Dr. David B. Adams – Psychological Blog

Psychology of Injury, Pain, Anxiety and Depression

Differentiating Pain and Depression

The Pain Depression Interface

We do not diagnose major depressive disorder by asking a patient about his/her various pain complaints. Instead, we ask them about sleep, appetite, concentration, decision making and mood.

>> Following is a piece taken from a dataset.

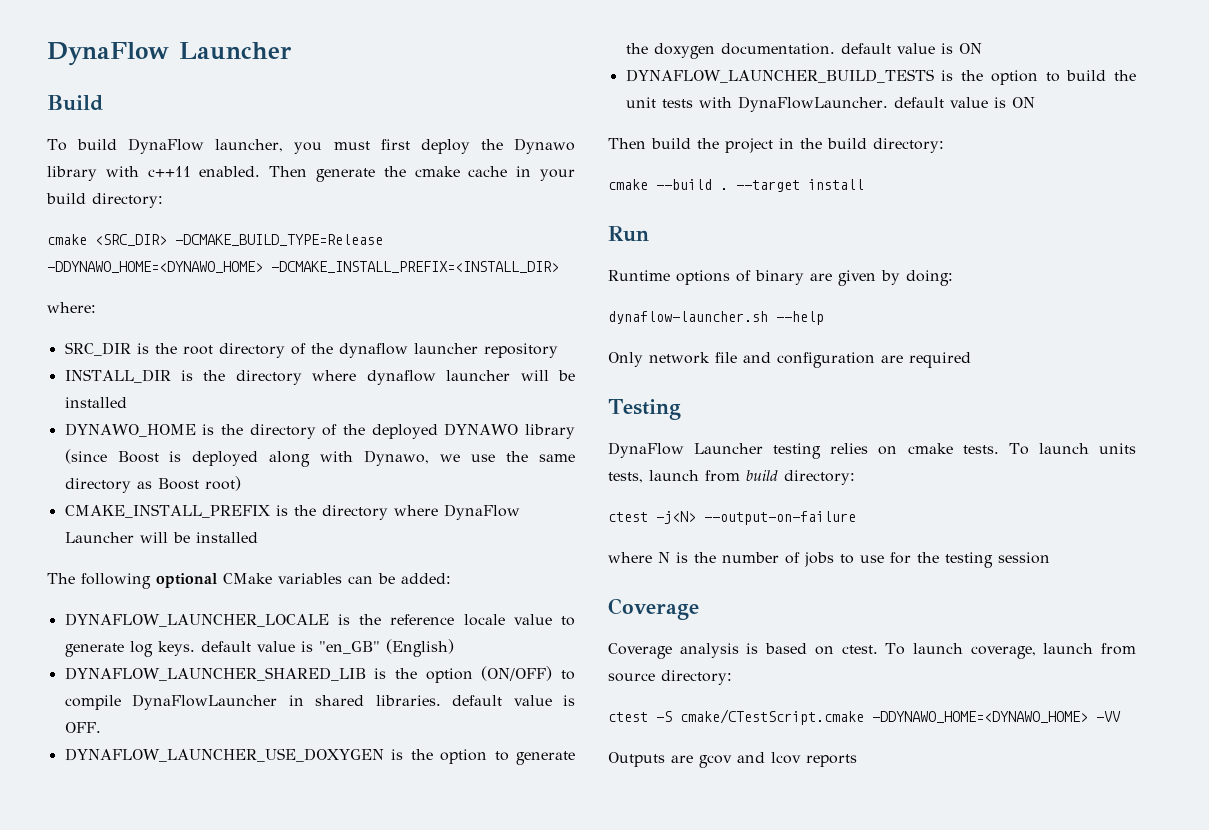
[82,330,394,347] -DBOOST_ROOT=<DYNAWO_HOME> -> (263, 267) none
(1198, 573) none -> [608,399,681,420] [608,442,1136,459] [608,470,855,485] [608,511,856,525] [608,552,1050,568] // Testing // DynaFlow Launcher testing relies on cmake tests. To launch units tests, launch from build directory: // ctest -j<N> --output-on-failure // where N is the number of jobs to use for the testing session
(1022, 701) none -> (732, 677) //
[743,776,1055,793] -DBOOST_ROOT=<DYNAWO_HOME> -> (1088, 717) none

There is a growing body of scientific evidence that patients with major depressive disorders have a large number of pain complaints(Vaccarino, A. L., Sills, T. L., Evans, K. R., and Kallal, A. H. (2009) Multiple pain complaints in patients with major depressive disorder. Psychosomatic Medicine, 71, 2: 159-162).

With that realization in mind, drug companies have released antidepressant agents which claim that their product addresses the physical pain of major depression, and perhaps the differentiating as to which precedes which has become moot.

There are seven areas of pain that are found in patients diagnosed with major depressive disorder:

Headache
Low back pain
Neck pain
Muscle soreness
Chest pain
Abdominal pain

An estimated 26.2% of Americans ages 18 and older – about one in four adults – suffer from a diagnosable mental disorder in a given year. 9.5% percent have a mood disorder. Thus, 1 in 10 adult Americans suffer from a mood disorder. Women are more likely to suffer from major depressive disorder than are men, and the median age for onset is 32 years of age. Major depressive disorder is often accompanied by a concurrent (comorbid) anxiety disorder and/or substance abuse disorder.

The questions most often asked of me is differentiating:
1. From where do this patient’s pain complaints aris since the injury just does not explain their severity?
2. Do we have to treat depression in these patients with pain complaints?
3. Could it be that the patient was depressed prior to injury and had some pain complaints that were simply not addressed until he/she was injured.

The answer to all three is _yes._ Equally as important, it is far easier for a male to complain of pain than to admit to problems with mood.

While pain is not a core symptom in the diagnosis of depression; we now know it is a common feature found among depressed patients. In many cases, pain complaints increase in those who are depressed, and in other cases, depression presents with co-existence of multiple pain complaints.”